A programmer at a large corporation who engineered this type of attack. Apparently, the programmer had been having some trouble at the company at which he worked and was on probation. Fearing that he might be fired and with vengeance in mind, he added a subroutine to another program. The subroutine was added to a program that ran once a month and was designed to scan the company’s human resources employee database to determine if a termination date had been loaded for his employee record. If the subroutine found that a termination date had been loaded, then it was designed to wipe out the entire system by deleting all files on the disk drives. The program ran every month and so long as his employee record did not have a termination date then nothing would happen. In other words, if he were not fired the program would do no damage.
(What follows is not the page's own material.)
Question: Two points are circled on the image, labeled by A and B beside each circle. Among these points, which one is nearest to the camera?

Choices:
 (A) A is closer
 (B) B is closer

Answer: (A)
Sure enough this stellar employee was fired, and the next time the logic bomb that he created ran it found a termination date in his employee record and wiped out the system. This is an example of how simple it can be, for one with privileged access to a system, to set up this type of attack.

logic bomb-Definition

Logic bomb is malicious code that corrupt a system but are dormant until they’re activated by the occurrence of one or more logical conditions, and deliver malicious payload to unsuspecting computer users. Simple logic bombs may be triggered according to system date or time while others may use more advanced specifications such as the removal of a file or user account, or the changing of permissions and access controls. Many viruses and Trojan horses, such as the famous Michelangelo virus, contain a logic bomb component.

logic bomb- inside a client’s spreadsheets

According to court documents, Tinley offered software services to Siemens‘ Monroeville, PA office for about 10 years. He had been hired to create custom, automated spreadsheets that were used by the firm to manage orders for electrical equipment.
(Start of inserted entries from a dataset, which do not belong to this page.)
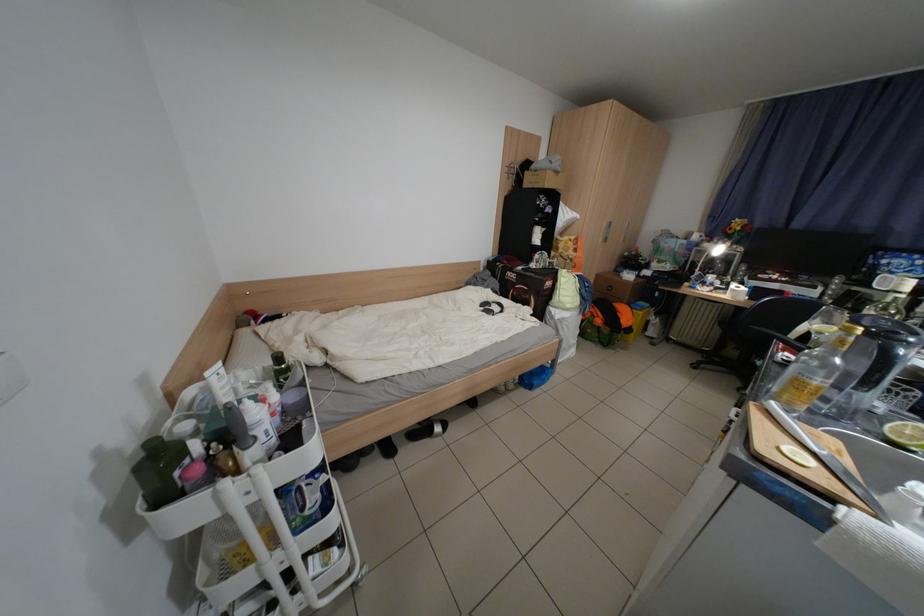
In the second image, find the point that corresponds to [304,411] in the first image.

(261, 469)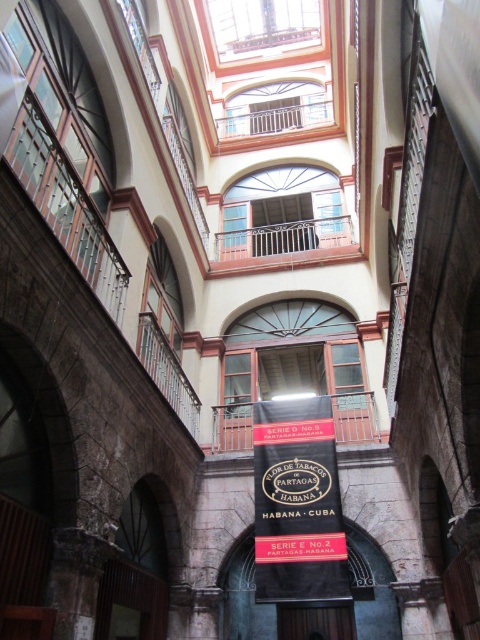
Question: Among these points, which one is nearest to the camera?

Choices:
 (A) (279, 426)
 (B) (377, 547)

Answer: (B)

Question: Is black fabric banner at center below wooden railing at upper center?

Choices:
 (A) yes
 (B) no

Answer: (A)

Question: Among these objects, which one is nearest to the camera?

Choices:
 (A) metallic balcony at center
 (B) black fabric banner at center
 (C) bronze sign at center

Answer: (C)

Question: Considering the relative positions of bronze sign at center and metallic balcony at center in the image provided, where is bronze sign at center located with respect to metallic balcony at center?

Choices:
 (A) below
 (B) above

Answer: (A)

Question: Is black fabric banner at center below wooden railing at upper center?

Choices:
 (A) yes
 (B) no

Answer: (A)

Question: Which of these objects is positioned closest to the black fabric banner at center?

Choices:
 (A) metallic balcony at center
 (B) bronze sign at center

Answer: (A)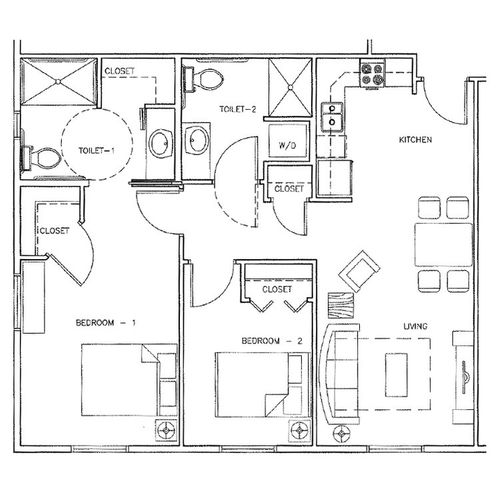
The width and height of the screenshot is (500, 500). Find the location of `kitchen area`. kitchen area is located at coordinates (375, 108), (433, 148), (386, 176).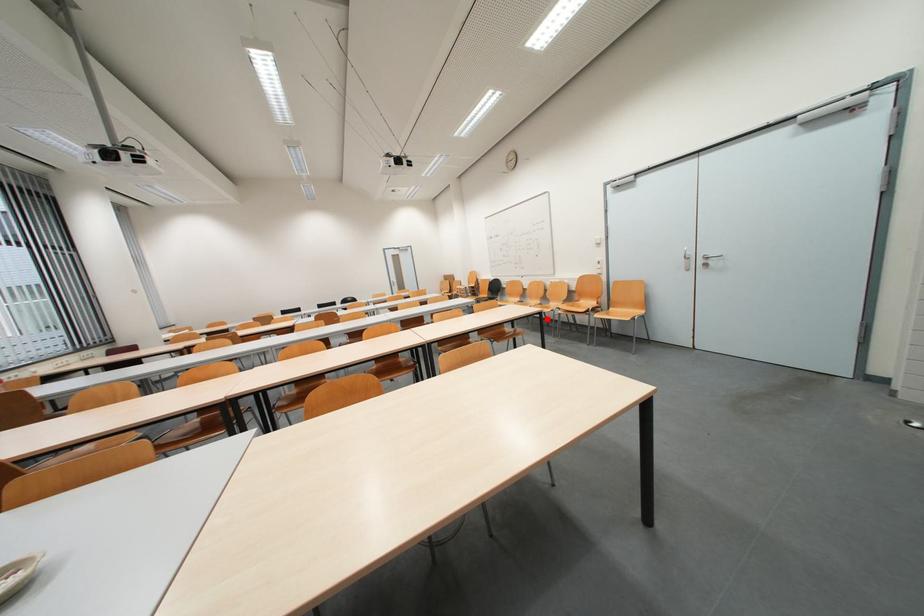
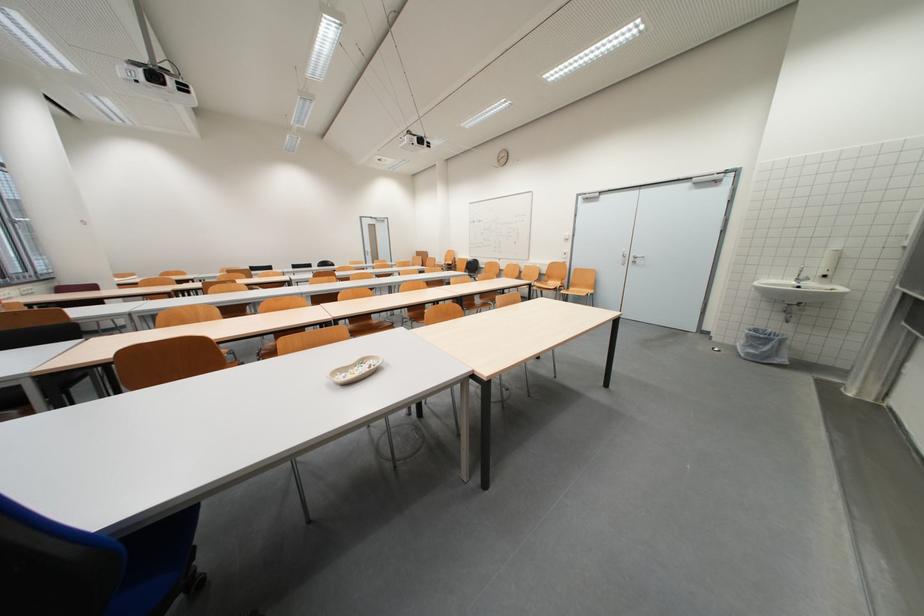
Question: I am providing you with two images of the same scene from different viewpoints. A red point is shown in image1. For the corresponding object point in image2, is it positioned nearer or farther from the camera?

Choices:
 (A) Nearer
 (B) Farther

Answer: (B)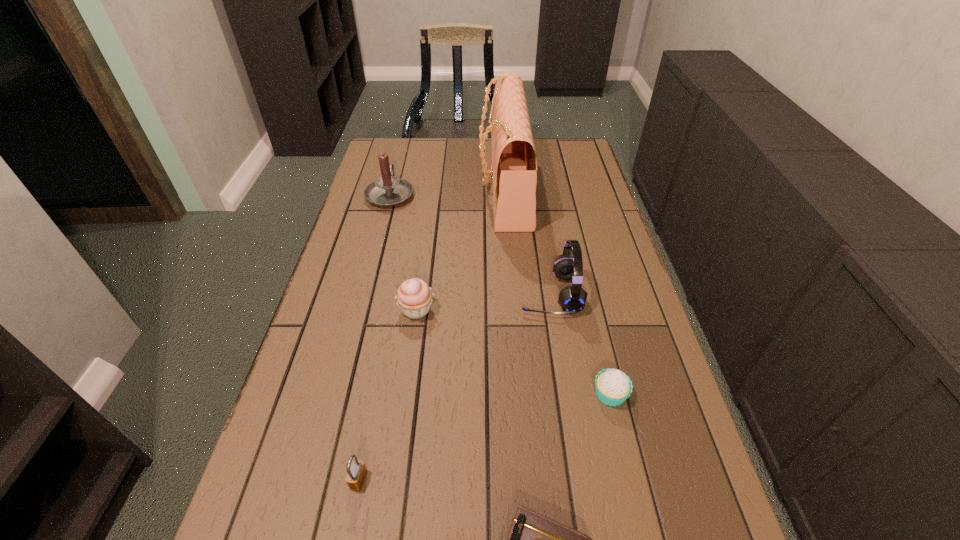
In order to click on the tallest object in this screenshot , I will do `click(514, 163)`.

You are a GUI agent. You are given a task and a screenshot of the screen. Output one action in this format:
    pyautogui.click(x=<x>, y=<y>)
    Task: Click on the candle
    
    Given the screenshot: What is the action you would take?
    pyautogui.click(x=388, y=191)

Identify the location of headset. (572, 299).

You are a GUI agent. You are given a task and a screenshot of the screen. Output one action in this format:
    pyautogui.click(x=<x>, y=<y>)
    Task: Click on the taller cupcake
    The width and height of the screenshot is (960, 540).
    Given the screenshot: What is the action you would take?
    pyautogui.click(x=414, y=297)

Locate an element on the screen. the fourth shortest object is located at coordinates (414, 297).

Find the location of a particular element. The image size is (960, 540). the shorter cupcake is located at coordinates (613, 387).

Find the location of a particular element. The width and height of the screenshot is (960, 540). the third nearest object is located at coordinates (613, 387).

This screenshot has height=540, width=960. Identify the location of padlock. (356, 470).

You are a GUI agent. You are given a task and a screenshot of the screen. Output one action in this format:
    pyautogui.click(x=<x>, y=<y>)
    Task: Click on the blank space located on the front-facing side of the handbag
    
    Given the screenshot: What is the action you would take?
    pyautogui.click(x=383, y=188)

The image size is (960, 540). What are the coordinates of `vacant space located 0.160m on the front-facing side of the handbag` in the screenshot? It's located at (431, 188).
Tinley planted logic bombs in these spreadsheets that were set to go off every couple of years, the court documents revealed. Logic bombs are secret instructions inserted into a program that are meant to be carried out when a certain condition is met, usually with malicious effects.

In this case, the logic bombs crashed the spreadsheets repeatedly, requiring the German tech conglomerate to call Tinley over and over again to fix it. He would resolve it by postponing the date the spreadsheets would glitch again.

Tinley’s scheme eventually fell apart after two years in May 2016. According to a report from Law360, the logic bomb was revealed after he was forced to share the spreadsheet’s administrator password with Siemens‘ IT staff when he was out of town so that they could fix the buggy software.

His lawyers said that his motivation was merely to protect his proprietary program and not to make any extra money from Siemens. Prosecutors, however, argued that the act should be considered a felony, as the company had to spend about $42,000 on an investigation to determine the extent of damage caused due to the malicious code.

Logic Bomb carry worms and viruses as payloads.Attackers are finding clever new ways to compromise users systems in order to steal sensitive data and gain full control over their units.

A logic bomb is created in such a way that it will only be executed within the systems due to events like: a delay in time and inability of a user to respond to a certain program command. This occurs along with the elements such as computer viruses and Trojan horses, which are all designed to react to an interruption in the action within a machine. A sample situation goes wherein a code that is incorporated by a malicious programmer into a system will only begin erasing certain files like a salary database trigger once these are ceased  from the company.